TAREFA 1: Traduza para o inglês esta frase da crítica de disco: “É um disco de canto sofrido, de doridas harmonias.”
TAREFA 2: Por favor, reproduza a passagem da crítica de disco que começa em “É também a prova” e segue até “ilusão do mar.”.

TRECHO PARA LEITURA:
------------------------------
Pop Rock
11 DEZEMBRO
1991
OS FAVORITOS DA LUA
LUA
EXTRAVAGANTE Lua Extravagante
LP/MC/CD, EMI – Valentim de Carvalho
Música lunar. Da noite e das
marés da voz. Vitorino, Janita e Carlos Salomé, e Filipa Pais cantam o lado
nostálgico de ser português. É um disco de canto sofrido, de doridas harmonias.
É também a prova de que é possível, em Portugal, fazer discos que voltam as
costas à moda e ao efémero. Em “Lua Extravagante” não há canções que pisquem o
olho à salada radiofónica. Há somente, e não é pouco, a dignidade do canto e da
música vivida por dentro. A transmissão de experiências que dizem da maneira
como costumávamos ser. Cruzam-se vivências da cidade (Lisboa, sempre presente,
até nos antigos azulejos da cervejaria Trindade, que a capa, belíssima, retrata)
e do campo. As palavras do povo encontram-se com as do poeta Pessoa, no fado e
na distância. Em frente, o escuro da noite e a ilusão do mar.
------------------------------
Extrações de texto por página:

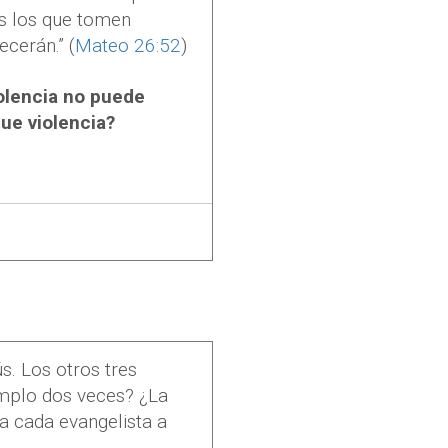
os los que tomen
cerán.” (
Mateo 26:52
)
iolencia no puede
ue violencia?
s. Los otros tres
templo dos veces? ¿La
da cada evangelista a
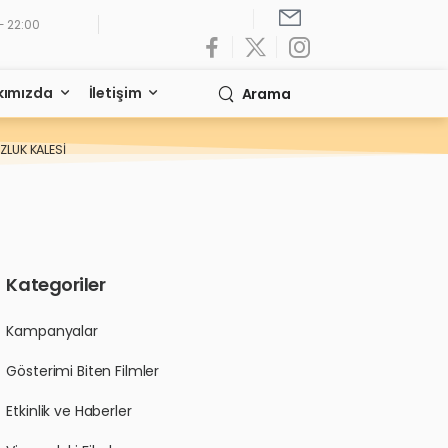
- 22:00
kımızda
İletişim
Arama
LUK KALESİ
Kategoriler
Kampanyalar
Gösterimi Biten Filmler
Etkinlik ve Haberler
------------------------------
RESPOSTA 1: It is a record of anguished singing, of aching harmonies.

RESPOSTA 2:
É também a prova de que é possível, em Portugal, fazer discos que voltam as
costas à moda e ao efémero. Em “Lua Extravagante” não há canções que pisquem o
olho à salada radiofónica. Há somente, e não é pouco, a dignidade do canto e da
música vivida por dentro. A transmissão de experiências que dizem da maneira
como costumávamos ser. Cruzam-se vivências da cidade (Lisboa, sempre presente,
até nos antigos azulejos da cervejaria Trindade, que a capa, belíssima, retrata)
e do campo. As palavras do povo encontram-se com as do poeta Pessoa, no fado e
na distância. Em frente, o escuro da noite e a ilusão do mar.